Dokuzuncu kalkınma planı döneminde (2007-2013), tarım sektörü için izlenecek politikalarda öne çıkan konular gıda güvenliğinin sağlanması, tarımsal üretimin sürdürülebilir hale getirilmesi, ekolojik dengenin korunması, AB Ortak Tarım ve Balıkçılık Politikasına uyumun, tarımsal ürünlerin verimliliğinin ve rekabet gücünün artırılmasına yönelik hedeflerdir (9. Kalkınma Planı, 2006: 77-78).

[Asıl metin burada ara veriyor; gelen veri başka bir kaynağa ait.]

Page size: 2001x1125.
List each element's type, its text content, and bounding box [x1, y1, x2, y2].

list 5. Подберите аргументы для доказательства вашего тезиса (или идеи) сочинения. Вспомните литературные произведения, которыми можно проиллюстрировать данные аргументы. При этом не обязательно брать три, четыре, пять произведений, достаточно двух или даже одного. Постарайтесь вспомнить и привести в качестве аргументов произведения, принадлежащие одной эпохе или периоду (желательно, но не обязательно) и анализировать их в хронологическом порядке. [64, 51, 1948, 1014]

Planlı dönemin başlaması ile günümüze kadar geçen sürede, tarım politikalarının etkin bir şekilde uygulanabildiğini ve başarılı sonuçlar alındığını söylemek oldukça zordur. Bunun arkasında yatan neden siyasi otoritenin oy kaygısı ile hareket ederek ya politikaları tam anlamıyla uygulamaktan kaçınması ya da keyfi hareketleridir. Tarım sektörü, potansiyeli yüksek olmasına rağmen gelişmiş ülkeler ile karşılaştırıldığında verimliliğin, kalitenin, üretimin, rekabet gücünün ve teknoloji kullanımının oldukça

düşük olduğu göze çarpmaktadır. Tarımın, gerek ulusal gerekse küresel önemi göz önüne alındığında, Türk tarım sektörünün ciddiyetle ele alınması ve düzenlemelerin ivedilikle yapılması gerekmektedir.